(Extracted page text data)
━━━━━━━━━━━━━━━━━━━━━━━━━━━━━━
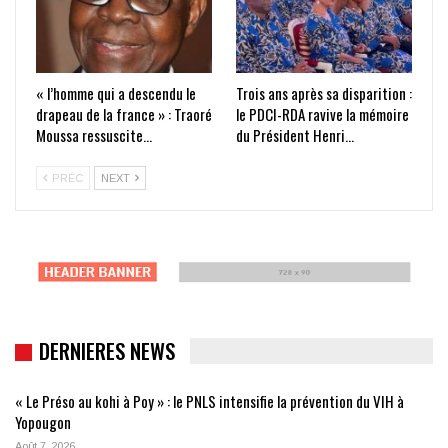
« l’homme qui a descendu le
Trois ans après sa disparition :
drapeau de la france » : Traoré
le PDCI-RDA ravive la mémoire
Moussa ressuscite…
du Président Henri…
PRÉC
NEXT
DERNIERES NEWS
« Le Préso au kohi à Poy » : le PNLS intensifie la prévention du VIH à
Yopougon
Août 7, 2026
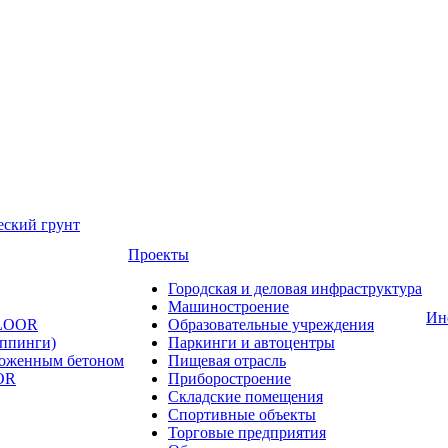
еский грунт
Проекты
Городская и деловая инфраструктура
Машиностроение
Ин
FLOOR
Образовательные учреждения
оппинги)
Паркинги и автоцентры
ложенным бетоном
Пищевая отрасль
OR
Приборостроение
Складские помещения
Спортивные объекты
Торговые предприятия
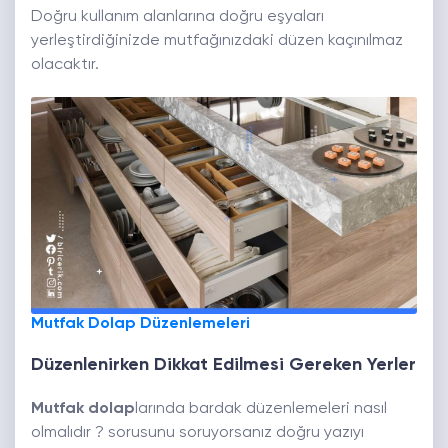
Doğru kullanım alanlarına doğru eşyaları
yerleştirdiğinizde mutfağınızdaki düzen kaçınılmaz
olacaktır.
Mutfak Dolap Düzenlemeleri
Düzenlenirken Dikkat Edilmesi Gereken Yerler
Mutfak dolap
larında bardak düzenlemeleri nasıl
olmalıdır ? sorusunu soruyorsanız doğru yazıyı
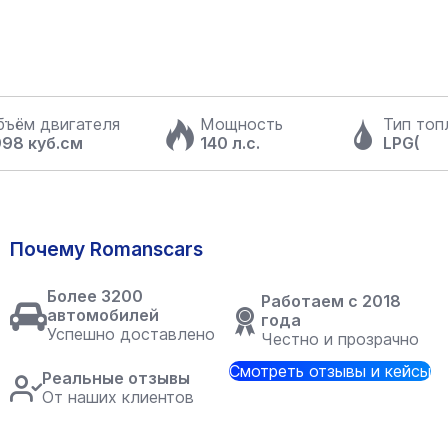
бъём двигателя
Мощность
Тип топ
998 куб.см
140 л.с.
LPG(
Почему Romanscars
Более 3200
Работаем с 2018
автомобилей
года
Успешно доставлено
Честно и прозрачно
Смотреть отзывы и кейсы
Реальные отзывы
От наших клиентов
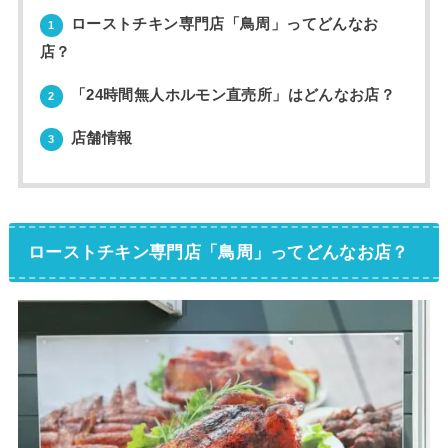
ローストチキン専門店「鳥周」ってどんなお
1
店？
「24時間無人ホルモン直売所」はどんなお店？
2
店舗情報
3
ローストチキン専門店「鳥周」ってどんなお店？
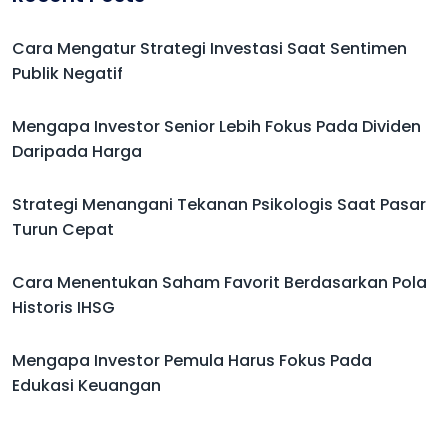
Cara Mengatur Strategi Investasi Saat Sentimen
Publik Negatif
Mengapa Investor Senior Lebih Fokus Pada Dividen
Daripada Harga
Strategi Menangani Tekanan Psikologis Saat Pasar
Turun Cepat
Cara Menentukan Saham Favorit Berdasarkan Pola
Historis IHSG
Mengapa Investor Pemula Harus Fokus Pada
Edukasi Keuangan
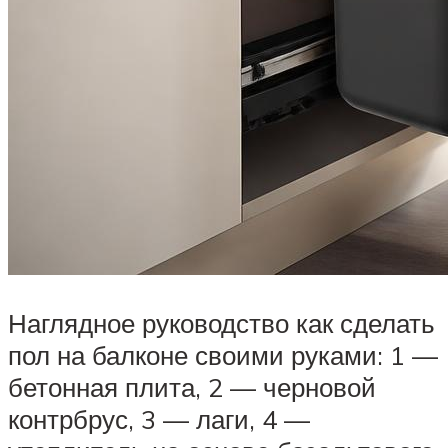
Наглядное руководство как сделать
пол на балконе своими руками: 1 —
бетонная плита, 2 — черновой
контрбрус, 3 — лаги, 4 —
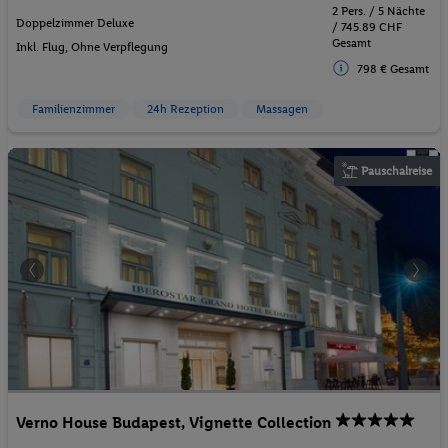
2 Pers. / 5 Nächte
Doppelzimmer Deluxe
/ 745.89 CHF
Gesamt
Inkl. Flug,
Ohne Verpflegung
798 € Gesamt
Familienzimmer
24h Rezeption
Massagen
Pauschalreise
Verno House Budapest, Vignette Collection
━━━━━━━━━━━━━━━━━━━━━━━━━━━━━━
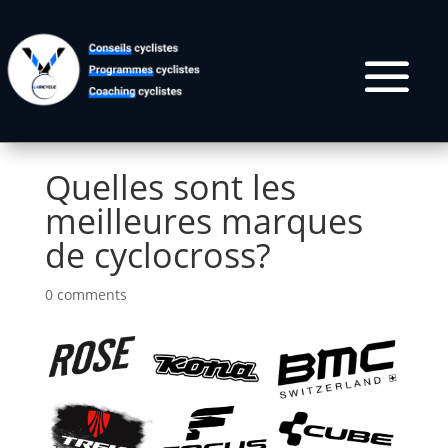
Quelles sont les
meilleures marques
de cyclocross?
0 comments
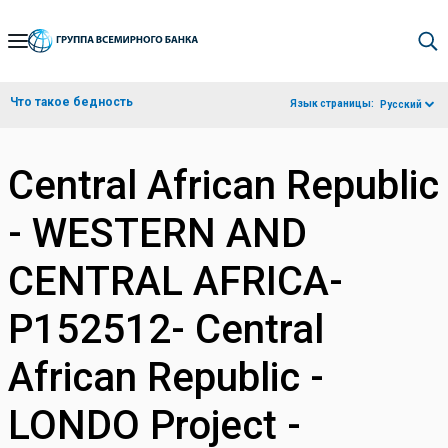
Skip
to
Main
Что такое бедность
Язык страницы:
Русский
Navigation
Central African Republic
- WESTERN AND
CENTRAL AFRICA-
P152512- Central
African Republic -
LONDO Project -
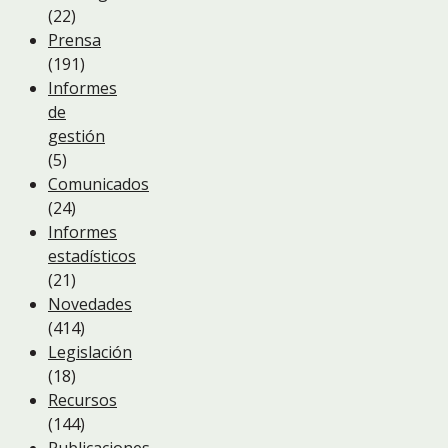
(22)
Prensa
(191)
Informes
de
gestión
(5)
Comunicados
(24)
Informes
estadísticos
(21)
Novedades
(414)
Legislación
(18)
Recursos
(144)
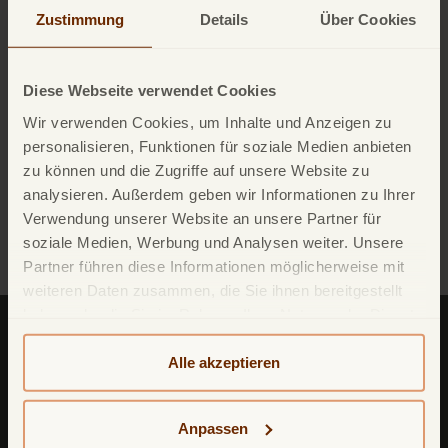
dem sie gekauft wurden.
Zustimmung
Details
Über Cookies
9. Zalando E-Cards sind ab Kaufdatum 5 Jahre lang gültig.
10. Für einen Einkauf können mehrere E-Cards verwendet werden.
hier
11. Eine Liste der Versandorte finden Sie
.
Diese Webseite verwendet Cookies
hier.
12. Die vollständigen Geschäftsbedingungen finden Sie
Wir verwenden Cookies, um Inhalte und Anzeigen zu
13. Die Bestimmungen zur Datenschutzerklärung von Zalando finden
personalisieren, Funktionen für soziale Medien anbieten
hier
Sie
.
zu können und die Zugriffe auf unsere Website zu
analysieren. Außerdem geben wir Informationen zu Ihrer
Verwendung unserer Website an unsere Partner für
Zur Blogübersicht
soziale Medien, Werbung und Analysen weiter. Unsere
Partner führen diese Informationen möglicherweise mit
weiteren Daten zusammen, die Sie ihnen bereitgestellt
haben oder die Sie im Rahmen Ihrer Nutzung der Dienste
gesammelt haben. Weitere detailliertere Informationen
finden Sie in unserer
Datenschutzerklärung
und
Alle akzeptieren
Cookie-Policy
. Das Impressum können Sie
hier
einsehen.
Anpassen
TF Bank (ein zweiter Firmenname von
━━━━━━━━━━━━━━━━━━━━━━━━━━━━━━
Reproduce word for word the lines in the records from the line with "Doğru kullanım alanlarına doğru eşyaları" to the line with "ローストチキン専門店「鳥周」ってどんなお店？", including both of those lines. Leave the picture lines out of your answer.

Result of this exercise
Doğru kullanım alanlarına doğru eşyaları
yerleştirdiğinizde mutfağınızdaki düzen kaçınılmaz
olacaktır.
Mutfak Dolap Düzenlemeleri
Düzenlenirken Dikkat Edilmesi Gereken Yerler
Mutfak dolap
larında bardak düzenlemeleri nasıl
olmalıdır ? sorusunu soruyorsanız doğru yazıyı
бъём двигателя
Мощность
Тип топ
998 куб.см
140 л.с.
LPG(
Почему Romanscars
Более 3200
Работаем с 2018
автомобилей
года
Успешно доставлено
Честно и прозрачно
Смотреть отзывы и кейсы
Реальные отзывы
От наших клиентов
ローストチキン専門店「鳥周」ってどんなお
1
店？
「24時間無人ホルモン直売所」はどんなお店？
2
店舗情報
3
ローストチキン専門店「鳥周」ってどんなお店？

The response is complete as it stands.